As I walked down Seventh Street and passed Montrose Street, I saw that church services from Saint Mary Magdalen de Pazzi Roman Catholic Church had just let out. There was a group standing outside in front of the church chatting.

There was an older man walking with the aid of a cane, coming from the direction of the church and turning onto Seventh just ahead of me. He was dressed in a white jacket and shorts and was making good time, cane or no cane.
When he got about to the entrance to the library, he stopped and unlocked his car, and he started to get into it as I walked past him.
Then I heard a woman’s voice behind me say, “Did you park like that?”

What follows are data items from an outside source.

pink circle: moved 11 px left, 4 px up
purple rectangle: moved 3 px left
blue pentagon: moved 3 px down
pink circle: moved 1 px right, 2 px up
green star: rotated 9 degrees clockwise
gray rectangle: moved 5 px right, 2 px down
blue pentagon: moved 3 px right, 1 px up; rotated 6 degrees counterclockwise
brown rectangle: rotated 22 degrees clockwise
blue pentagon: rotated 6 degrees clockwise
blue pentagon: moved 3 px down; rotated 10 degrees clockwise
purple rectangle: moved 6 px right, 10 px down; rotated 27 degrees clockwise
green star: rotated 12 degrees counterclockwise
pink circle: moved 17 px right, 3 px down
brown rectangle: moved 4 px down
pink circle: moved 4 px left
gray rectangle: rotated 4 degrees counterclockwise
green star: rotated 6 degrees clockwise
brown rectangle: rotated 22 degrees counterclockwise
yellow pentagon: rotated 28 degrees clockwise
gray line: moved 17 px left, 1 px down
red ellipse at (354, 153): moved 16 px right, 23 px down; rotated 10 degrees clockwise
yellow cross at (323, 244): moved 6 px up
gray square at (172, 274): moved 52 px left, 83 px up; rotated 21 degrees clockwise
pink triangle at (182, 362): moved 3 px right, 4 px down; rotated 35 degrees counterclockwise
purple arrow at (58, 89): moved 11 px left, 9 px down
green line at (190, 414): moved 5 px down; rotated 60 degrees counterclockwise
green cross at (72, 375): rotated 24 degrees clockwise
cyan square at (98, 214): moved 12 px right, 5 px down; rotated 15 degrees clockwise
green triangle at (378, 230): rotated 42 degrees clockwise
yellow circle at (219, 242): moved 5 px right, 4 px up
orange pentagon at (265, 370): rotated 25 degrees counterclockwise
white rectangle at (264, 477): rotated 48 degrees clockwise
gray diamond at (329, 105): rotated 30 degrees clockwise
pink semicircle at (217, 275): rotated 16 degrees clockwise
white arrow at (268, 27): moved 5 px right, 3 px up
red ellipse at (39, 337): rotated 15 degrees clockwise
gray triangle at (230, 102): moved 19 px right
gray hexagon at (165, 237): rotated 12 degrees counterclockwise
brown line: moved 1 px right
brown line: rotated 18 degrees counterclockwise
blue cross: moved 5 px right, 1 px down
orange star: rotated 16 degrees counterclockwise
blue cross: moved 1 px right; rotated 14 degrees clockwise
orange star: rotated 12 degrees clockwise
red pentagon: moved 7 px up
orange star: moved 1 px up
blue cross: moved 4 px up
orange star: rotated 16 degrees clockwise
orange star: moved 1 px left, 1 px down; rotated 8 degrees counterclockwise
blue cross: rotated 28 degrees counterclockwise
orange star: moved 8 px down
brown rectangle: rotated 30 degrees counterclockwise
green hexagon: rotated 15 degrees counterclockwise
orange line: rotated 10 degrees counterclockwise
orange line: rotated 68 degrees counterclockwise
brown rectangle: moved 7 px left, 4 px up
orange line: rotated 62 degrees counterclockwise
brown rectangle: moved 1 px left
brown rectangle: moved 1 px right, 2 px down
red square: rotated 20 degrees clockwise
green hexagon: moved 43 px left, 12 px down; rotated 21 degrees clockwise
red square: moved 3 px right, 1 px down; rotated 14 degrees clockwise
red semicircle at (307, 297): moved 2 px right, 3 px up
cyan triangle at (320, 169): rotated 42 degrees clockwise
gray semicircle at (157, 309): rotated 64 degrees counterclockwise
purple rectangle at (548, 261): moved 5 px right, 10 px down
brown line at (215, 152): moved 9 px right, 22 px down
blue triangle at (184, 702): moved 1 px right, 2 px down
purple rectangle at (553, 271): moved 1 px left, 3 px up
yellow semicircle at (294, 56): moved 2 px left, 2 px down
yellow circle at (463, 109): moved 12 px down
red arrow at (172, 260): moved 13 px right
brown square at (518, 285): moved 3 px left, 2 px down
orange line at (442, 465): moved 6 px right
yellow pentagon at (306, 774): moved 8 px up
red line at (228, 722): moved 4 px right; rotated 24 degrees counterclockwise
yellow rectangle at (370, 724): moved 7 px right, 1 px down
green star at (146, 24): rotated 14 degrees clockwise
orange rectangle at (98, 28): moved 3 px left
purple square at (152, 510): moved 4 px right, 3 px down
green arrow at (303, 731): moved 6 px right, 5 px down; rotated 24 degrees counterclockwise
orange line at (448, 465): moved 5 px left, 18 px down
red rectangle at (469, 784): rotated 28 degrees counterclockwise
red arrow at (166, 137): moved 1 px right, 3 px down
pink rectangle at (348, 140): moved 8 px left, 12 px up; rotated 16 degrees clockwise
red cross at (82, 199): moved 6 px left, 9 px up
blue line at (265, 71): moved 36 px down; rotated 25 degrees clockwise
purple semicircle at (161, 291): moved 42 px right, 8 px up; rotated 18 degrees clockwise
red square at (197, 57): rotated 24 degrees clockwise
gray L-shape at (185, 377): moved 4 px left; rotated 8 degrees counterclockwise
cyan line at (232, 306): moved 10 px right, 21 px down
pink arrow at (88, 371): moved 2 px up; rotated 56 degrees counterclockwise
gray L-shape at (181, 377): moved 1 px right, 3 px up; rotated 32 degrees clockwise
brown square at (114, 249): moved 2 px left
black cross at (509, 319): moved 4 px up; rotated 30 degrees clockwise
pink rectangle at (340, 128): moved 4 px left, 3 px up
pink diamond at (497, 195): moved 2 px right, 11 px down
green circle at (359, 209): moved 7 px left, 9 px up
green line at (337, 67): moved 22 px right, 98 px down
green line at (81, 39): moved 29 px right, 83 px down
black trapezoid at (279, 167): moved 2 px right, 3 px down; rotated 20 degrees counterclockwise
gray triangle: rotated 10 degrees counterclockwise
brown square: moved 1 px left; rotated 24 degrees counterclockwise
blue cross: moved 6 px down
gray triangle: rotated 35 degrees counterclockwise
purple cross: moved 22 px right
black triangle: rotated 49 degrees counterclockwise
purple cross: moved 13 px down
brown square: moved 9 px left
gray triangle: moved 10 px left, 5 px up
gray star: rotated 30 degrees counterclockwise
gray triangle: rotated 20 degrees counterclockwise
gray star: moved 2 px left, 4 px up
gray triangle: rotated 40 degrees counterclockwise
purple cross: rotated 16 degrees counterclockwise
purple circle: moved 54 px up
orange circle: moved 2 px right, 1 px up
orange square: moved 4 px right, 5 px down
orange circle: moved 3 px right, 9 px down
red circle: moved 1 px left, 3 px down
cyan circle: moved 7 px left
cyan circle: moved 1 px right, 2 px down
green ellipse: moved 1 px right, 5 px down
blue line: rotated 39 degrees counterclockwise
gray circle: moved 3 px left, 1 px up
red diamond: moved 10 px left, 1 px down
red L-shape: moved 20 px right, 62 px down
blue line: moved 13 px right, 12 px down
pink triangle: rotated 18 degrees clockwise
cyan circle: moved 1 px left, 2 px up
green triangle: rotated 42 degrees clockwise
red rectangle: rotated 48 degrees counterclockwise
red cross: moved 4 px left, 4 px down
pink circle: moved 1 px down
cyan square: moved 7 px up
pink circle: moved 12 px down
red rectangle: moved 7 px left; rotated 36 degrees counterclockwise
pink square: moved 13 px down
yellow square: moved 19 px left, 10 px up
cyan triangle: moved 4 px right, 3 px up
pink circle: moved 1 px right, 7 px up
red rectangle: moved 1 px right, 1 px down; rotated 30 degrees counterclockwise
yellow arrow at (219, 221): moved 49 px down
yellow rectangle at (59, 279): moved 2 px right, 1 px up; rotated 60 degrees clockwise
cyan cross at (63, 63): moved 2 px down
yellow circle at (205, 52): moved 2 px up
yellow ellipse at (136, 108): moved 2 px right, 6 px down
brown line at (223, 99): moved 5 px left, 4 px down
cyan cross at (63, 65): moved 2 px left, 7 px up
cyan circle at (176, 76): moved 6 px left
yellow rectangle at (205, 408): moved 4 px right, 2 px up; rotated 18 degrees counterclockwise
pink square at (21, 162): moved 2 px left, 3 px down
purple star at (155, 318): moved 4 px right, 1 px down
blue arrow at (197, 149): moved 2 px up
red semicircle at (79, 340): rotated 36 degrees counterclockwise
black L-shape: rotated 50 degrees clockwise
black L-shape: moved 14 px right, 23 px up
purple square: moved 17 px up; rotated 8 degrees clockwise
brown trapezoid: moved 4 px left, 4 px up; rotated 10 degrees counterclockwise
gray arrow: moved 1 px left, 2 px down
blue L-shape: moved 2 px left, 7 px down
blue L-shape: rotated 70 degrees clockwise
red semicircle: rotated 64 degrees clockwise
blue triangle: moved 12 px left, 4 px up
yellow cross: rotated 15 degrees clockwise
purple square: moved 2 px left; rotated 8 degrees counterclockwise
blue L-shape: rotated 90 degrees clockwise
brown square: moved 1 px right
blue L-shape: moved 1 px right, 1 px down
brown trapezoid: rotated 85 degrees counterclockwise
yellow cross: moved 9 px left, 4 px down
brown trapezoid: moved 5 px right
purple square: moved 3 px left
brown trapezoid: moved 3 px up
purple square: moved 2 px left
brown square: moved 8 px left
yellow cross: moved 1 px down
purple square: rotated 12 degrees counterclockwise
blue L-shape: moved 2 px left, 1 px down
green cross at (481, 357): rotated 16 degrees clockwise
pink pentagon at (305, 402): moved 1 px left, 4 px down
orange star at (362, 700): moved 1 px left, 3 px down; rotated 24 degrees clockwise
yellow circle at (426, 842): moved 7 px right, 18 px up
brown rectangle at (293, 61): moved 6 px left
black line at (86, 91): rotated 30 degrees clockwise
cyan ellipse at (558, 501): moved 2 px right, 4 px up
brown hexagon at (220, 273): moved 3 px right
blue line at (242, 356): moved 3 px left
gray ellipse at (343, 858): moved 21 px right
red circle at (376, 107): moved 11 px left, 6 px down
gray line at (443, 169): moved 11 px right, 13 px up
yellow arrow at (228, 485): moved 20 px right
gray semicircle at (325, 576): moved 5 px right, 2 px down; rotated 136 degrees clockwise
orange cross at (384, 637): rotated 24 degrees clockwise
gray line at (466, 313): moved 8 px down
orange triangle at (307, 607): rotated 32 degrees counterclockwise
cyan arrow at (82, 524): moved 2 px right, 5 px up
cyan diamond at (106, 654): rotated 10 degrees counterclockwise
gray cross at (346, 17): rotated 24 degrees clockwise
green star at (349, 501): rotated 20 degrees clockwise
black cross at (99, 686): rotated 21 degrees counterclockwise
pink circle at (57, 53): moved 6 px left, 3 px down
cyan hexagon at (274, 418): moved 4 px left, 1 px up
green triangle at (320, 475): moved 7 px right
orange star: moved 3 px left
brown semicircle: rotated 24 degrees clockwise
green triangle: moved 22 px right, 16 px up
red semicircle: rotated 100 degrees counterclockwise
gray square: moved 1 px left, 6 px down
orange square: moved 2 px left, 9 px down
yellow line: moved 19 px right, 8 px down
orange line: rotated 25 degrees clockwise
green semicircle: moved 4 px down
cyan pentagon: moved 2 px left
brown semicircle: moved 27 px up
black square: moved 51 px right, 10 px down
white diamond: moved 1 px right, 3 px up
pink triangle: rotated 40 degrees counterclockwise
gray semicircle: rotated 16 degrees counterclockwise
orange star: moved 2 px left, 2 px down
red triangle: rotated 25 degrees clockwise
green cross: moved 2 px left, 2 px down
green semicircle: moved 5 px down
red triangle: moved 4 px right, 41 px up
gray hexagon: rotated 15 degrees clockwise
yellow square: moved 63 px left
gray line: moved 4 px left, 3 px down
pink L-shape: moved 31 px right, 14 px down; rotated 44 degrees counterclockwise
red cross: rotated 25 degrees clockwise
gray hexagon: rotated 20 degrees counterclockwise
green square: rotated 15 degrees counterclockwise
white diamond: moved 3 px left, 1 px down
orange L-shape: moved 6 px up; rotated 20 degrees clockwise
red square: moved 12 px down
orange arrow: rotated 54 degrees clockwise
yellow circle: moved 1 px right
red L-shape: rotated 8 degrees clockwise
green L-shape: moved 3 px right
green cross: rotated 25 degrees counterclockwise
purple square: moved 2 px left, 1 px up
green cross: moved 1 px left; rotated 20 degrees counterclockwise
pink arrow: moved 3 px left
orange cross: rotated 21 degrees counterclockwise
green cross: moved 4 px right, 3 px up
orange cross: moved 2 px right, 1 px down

I turned around. The woman was very roughly the same age as the man; I judged them both to be north of 60, but more than that I would be hard pressed to say.
The man admitted that he had, indeed, parked like that. He could hardly say otherwise, it seemed to me.
I took a closer look and saw that he had fit his car into a very tight space. Presumably the woman’s car had been there first.
As their dialog developed, I gathered that she had been sitting in her car because she couldn’t get out as she was squeezed in too tightly from both the front and the back.
“Where did you learn to park like that?” she screamed. “Why couldn’t you go park on Christian Street?”
The man was trying to be conciliatory but to no avail.
A little bit more give and take and it turned out that both of them had been in the church service. So she couldn’t have been sitting in her car waiting for too long. Unless she ducked out of the service early. Boring sermon perhaps?
Meanwhile, I was transfixed. I had stopped and was staring.
It was about this time that both of them turned and saw that I was staring at them. They didn’t seem to mind; I guess they wanted an audience. Of one.
Then she accused the man of hitting her car 19 times.
How did she know that? Did she have 19 dents or scratches? I really wanted to get closer so I could look. Perhaps they needed a referee.
I couldn’t help thinking that if both of them had come from the church service, why hadn’t the spirit of Jesus entered into them?
Anyway, I decided they’d have to settle their dispute on their own, so I went on my way.
I made a point of circling around the block and a few minutes later I walked across Montrose and emerged once again on Seventh. The man and his car were gone, but the woman’s car was still there. I didn’t see the woman; perhaps she was still sitting in her car. Fuming.
PS I’ve been in each of their situations so I can sympathize with both of them. The parking car situation, that is. It’s been a very long time since I’ve been to a church service of any kind.